Hi-Compass is a tool for predicting chromatin interactions (Hi-C matrices) from ATAC-seq data.

## Installation

### Prerequisites

**Important Note**: Hi-Compass requires PyTorch (version >= 1.13.1), but does not install it automatically since PyTorch installation methods vary depending on your system, CUDA version, and hardware. Please install PyTorch manually following the instructions at [pytorch.org](https://pytorch.org/get-started/locally/) before installing Hi-Compass.
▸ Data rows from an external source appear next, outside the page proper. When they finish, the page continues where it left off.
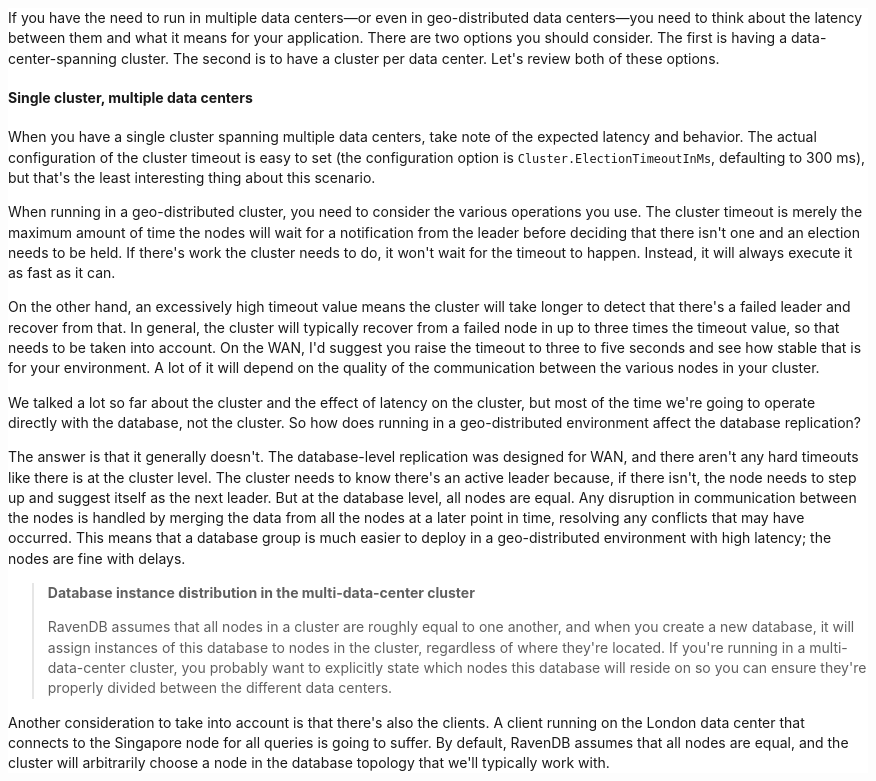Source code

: If you have the need to run in multiple data centers&mdash;or even in geo-distributed data centers&mdash;you need to think about the latency between them and what it
means for your application. There are two options you should consider. The first is having a data-center-spanning cluster. The second is to have a cluster
per data center. Let's review both of these options.

#### Single cluster, multiple data centers

When you have a single cluster spanning multiple data centers, take note of the expected latency and behavior. The actual configuration of the cluster
timeout is easy to set (the configuration option is `Cluster.ElectionTimeoutInMs`, defaulting to 300 ms), but that's the least interesting thing about this 
scenario.

When running in a geo-distributed cluster, you need to consider the various operations you use. The cluster timeout is merely the maximum amount of time the nodes will wait for a notification from the leader before deciding that there isn't one and an election needs to be held. If there's work the cluster needs to do, it won't wait for the timeout to happen. Instead, it will always execute it as fast as it can.

On the other hand, an excessively high timeout value means the cluster will take longer to detect that there's a failed leader and recover from that. In 
general, the cluster will typically recover from a failed node in up to three times the timeout value, so that needs to be taken into account. On the WAN, I'd 
suggest you raise the timeout to three to five seconds and see how stable that is for your environment. A lot of it will depend on the quality of the communication between
the various nodes in your cluster. 

We talked a lot so far about the cluster and the effect of latency on the cluster, but most of the time we're going to operate directly with the database, not the 
cluster. So how does running in a geo-distributed environment affect the database replication?

The answer is that it generally doesn't. The database-level replication was designed for WAN, and there aren't any hard timeouts like there is at the cluster level. The cluster
needs to know there's an active leader because, if there isn't, the node needs to step up and suggest itself as the next leader. But at the database level, all
nodes are equal. Any disruption in communication between the nodes is handled by merging the data from all the nodes at a later point in time, resolving
any conflicts that may have occurred. This means that a database group is much easier to deploy in a geo-distributed environment with high latency; the 
nodes are fine with delays. 

> **Database instance distribution in the multi-data-center cluster**
>
> RavenDB assumes that all nodes in a cluster are roughly equal to one another, and when you create a new database, it will assign instances of this database to nodes
> in the cluster, regardless of where they're located. If you're running in a multi-data-center cluster, you probably want to explicitly state which nodes this
> database will reside on so you can ensure they're properly divided between the different data centers.

Another consideration to take into account is that there's also the clients. A client running on the London data center that connects to the Singapore
node for all queries is going to suffer. By default, RavenDB assumes that all nodes are equal, and the cluster will arbitrarily choose a node in the database 
topology that we'll typically work with.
### Installing via pip (recommended)

```bash
pip install hicompass
```

## Dependencies

Hi-Compass depends on the following Python packages:

- torch (>= 1.13.1) - **must be installed manually**
- numpy
- pandas
- pyBigWig
- scikit-image
- cooler

These dependencies (except for PyTorch) will be automatically installed when using pip.

## Usage

### Command Line Interface

After installation, you can use the `hicompass` command:

```bash
hicompass predict --cell_type CELL_TYPE --atac_path PATH_TO_ATAC_BW_FILE --ctcf_path PATH_TO_CTCF_BW_FILE --dna_dir_path PATH_TO_DNA_DIR --model_path PATH_TO_MODEL
```

#### predict subcommand parameters

Required parameters:
- `--cell_type`: Name of the cell type for prediction
- `--atac_path`: Path to the ATAC-seq .bw file
- `--ctcf_path`: Path to the general CTCF ChIP-seq .bw file
- `--dna_dir_path`: Path to the DNA sequence fa.gz directory
- `--model_path`: Path to the model weights file

Optional parameters:
- `--output_path`: Output directory path (default: ./output/<cell_type>)
- `--device`: Device to use for computation (e.g., "cuda:0" or "cpu", default: "cpu")
- `--chromosomes`: Chromosomes to process (e.g., "1,3,5" or "1-22", default: "1-22")
- `--depth`: Sequencing depth parameter (default: 800000)
- `--stride`: Stride value for prediction (default: 50)
- `--batch_size`: Batch size for prediction (default: 2)
- `--num_workers`: Number of worker threads for data loading (default: 16)
- `--resolution`: Resolution of the output Hi-C matrix in bp (default: 10000)
- `--window_size`: Window size for prediction in bp (default: 2097152)

### Python API

You can also use Hi-Compass in Python scripts:

```python
from hicompass.models import ConvTransModel
from hicompass.chromosome_dataset import ChromosomeDataset
from hicompass.utils import merge_hic_segment

# Create dataset
dataset = ChromosomeDataset(
    chr_name_list=['chr1', 'chr2'],
    atac_path_list=['/path/to/atac.bw'],
    dna_dir_path='/path/to/dna/sequences',
    general_ctcf_bw_path='/path/to/ctcf.bw',
    stride=50,
    depth=800000
)

# Load model
model = ConvTransModel()
model.load_state_dict(torch.load('/path/to/model.pth'))

# Further processing...
```

## Examples

Process a specific cell type with required parameters:

```bash
hicompass predict --cell_type gm12878 \
                  --atac_path /path/to/gm12878_ATAC.bw \
                  --ctcf_path /path/to/ctcf.bw \
                  --dna_dir_path /path/to/dna/sequences \
                  --model_path /path/to/model.pth
```

Process only chromosomes 1, 3, and 5:

```bash
hicompass predict --cell_type gm12878 \
                  --atac_path /path/to/gm12878_ATAC.bw \
                  --ctcf_path /path/to/ctcf.bw \
                  --dna_dir_path /path/to/dna/sequences \
                  --model_path /path/to/model.pth \
                  --chromosomes 1,3,5
```

Specify a custom output path and use GPU:

```bash
hicompass predict --cell_type gm12878 \
                  --atac_path /path/to/gm12878_ATAC.bw \
                  --ctcf_path /path/to/ctcf.bw \
                  --dna_dir_path /path/to/dna/sequences \
                  --model_path /path/to/model.pth \
                  --output_path /my/custom/output/directory \
                  --device cuda:0
```

## Output

The tool generates a .cool file containing the predicted Hi-C matrix for the specified cell type.
This file can be visualized using tools like Juicebox, HiCExplorer or just matplotlib.pyplot.imshow.


## License

Hi-Compass is released under the MIT License.